Rupture conventionnelle et prise en compte du contexte


Rupture conventionnelle et contexte

Si la rupture conventionnelle homologuée est entrée dans les mœurs, cette dernière ne peut pas être conclue dans n’importe quel contexte.

Quelles sont les règles à appliquer ?

Dans le cas d’un contexte conflictuel

L’existence, au moment de la conclusion d’une rupture conventionnelle homologuée, d’un différend entre l’employeur et le salarié n’affecte pas, par elle-même, la validité de la convention de rupture. Pour autant,  la rupture conventionnelle ne peut pas être imposée par l’un ou l’autre des parties.

Dès lors, s’il est avéré qu’un employeur a imposé une rupture conventionnelle de son contrat de travail à un salarié, les juges le requalifient en licenciement sans cause réelle et sérieuse.

Concrètement, l’employeur devra alors, selon les cas, réintégrer le salarié ou l’indemniser.

Dans le cas d’un contexte de harcèlement

Si un salarié est, au moment de la signature de la rupture conventionnelle, dans une situation de violence morale du fait du harcèlement moral dont il est victime, son consentement est vicié.

Si la rupture est homologuée, le salarié peut saisir les juges pour la faire annuler Elle a alors les effets d’un licenciement sans cause réelle et sérieuse.

Procédure de licenciement déjà engagée

L’employeur qui signe une rupture conventionnelle alors qu’il a déjà entamé une procédure de licenciement s’expose à un refus d’homologation. L’administration y voit un détournement des procédures et garanties légales au profit du salarié.

Difficultés économiques

La rupture conventionnelle homologuée ne s’applique pas aux départs négociés qui interviennent dans le cadre d’un accord collectif de gestion prévisionnelle des emplois et des compétences ou d’un plan de sauvegarde de l’emploi. Ces départ restent régis par les procédures spécifiques correspondantes.

Deux points de paye clefs

Verser l’indemnité de rupture homologuée

La convention de rupture définit le montant de l’indemnité de rupture versée au salarié. Ce montant, qui est négocié avec l’employeur, ne peut pas être inférieur à l’indemnité légale de licenciement, ou conventionnelle lorsqu’elle est plus favorable.
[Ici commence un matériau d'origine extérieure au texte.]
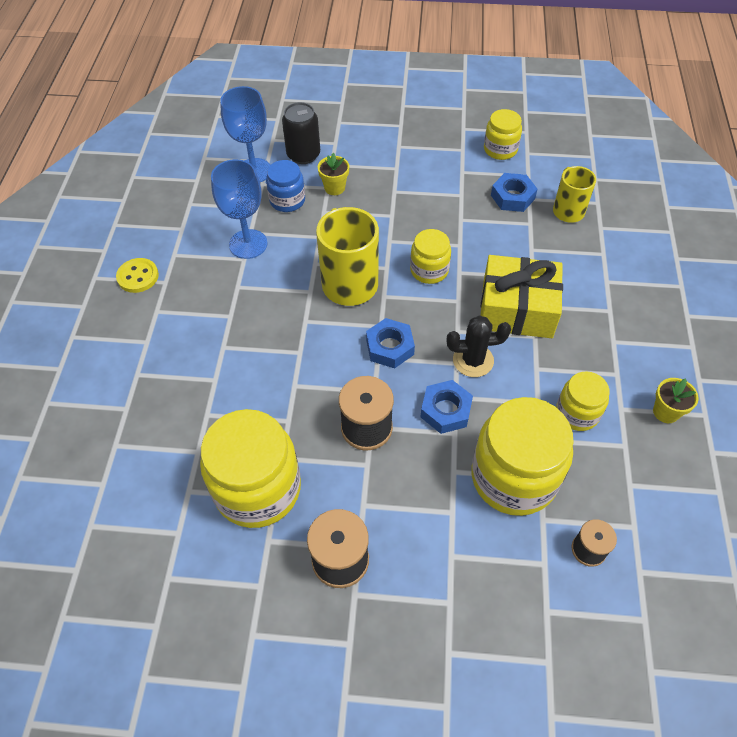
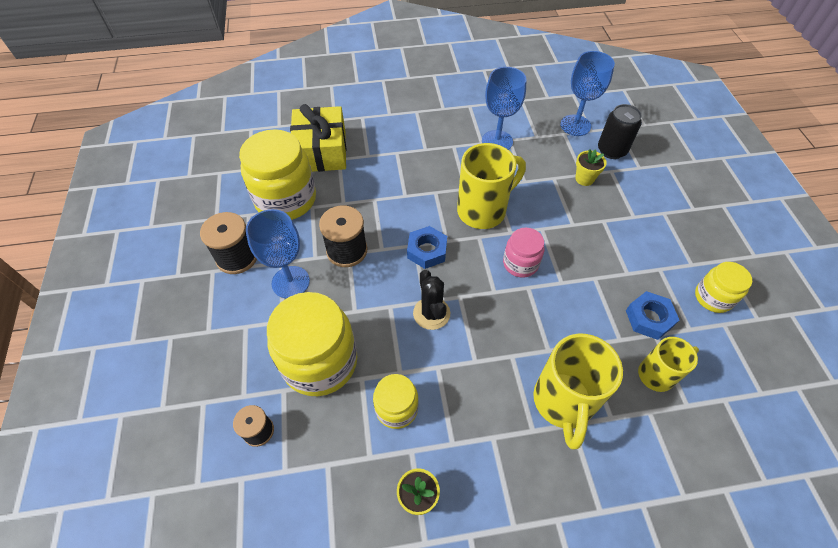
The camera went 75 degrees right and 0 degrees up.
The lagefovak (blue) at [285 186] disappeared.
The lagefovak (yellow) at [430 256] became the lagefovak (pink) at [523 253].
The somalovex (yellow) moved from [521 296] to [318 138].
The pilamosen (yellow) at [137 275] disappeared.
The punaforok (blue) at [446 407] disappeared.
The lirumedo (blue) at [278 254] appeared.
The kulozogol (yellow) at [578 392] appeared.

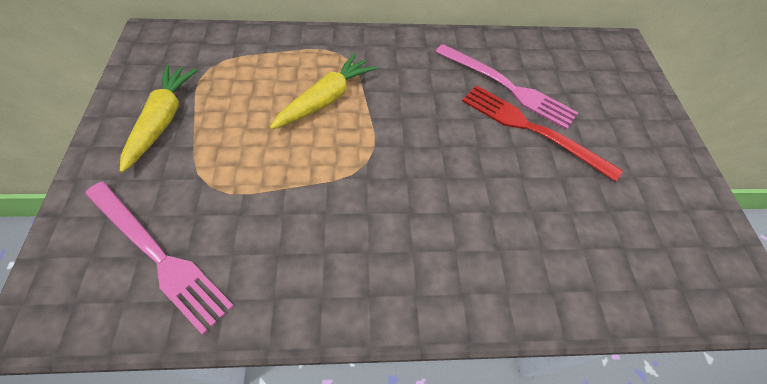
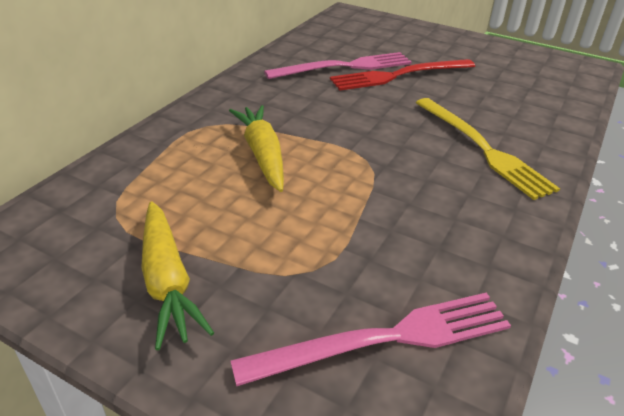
The camera went 55 degrees left and 20 degrees down.
The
Cette indemnité est due prorata temporis lorsque le salarié à moins d’un an ancienneté. Quelle que soit l’ancienneté du salarié, celui-ci devra donc toucher une indemnité.

Le montant de l’indemnité de rupture conventionnelle homologuée doit figurer dans la convention et sur le formulaire de demande d’homologation. En conséquence, la rupture conventionnelle ne sera pas homologuée si l’indemnité prévue n’atteint pas le minimum.

Informer le salarié de ses droits

Le salarié qui accepte une rupture conventionnelle homologué ne perd pas ses droits au chômage. Mais à défaut d’homologation, le salarié ne peut pas prétendre aux allocations chômage.

Le salarié bénéficie de la portabilité de son droit individuel à la formation. Il conserve également le bénéfices des couvertures complémentaires santé et prévoyance pendant sa période de chômage. Il faut donc veiller à ce que le salarié soit informé de ses droits.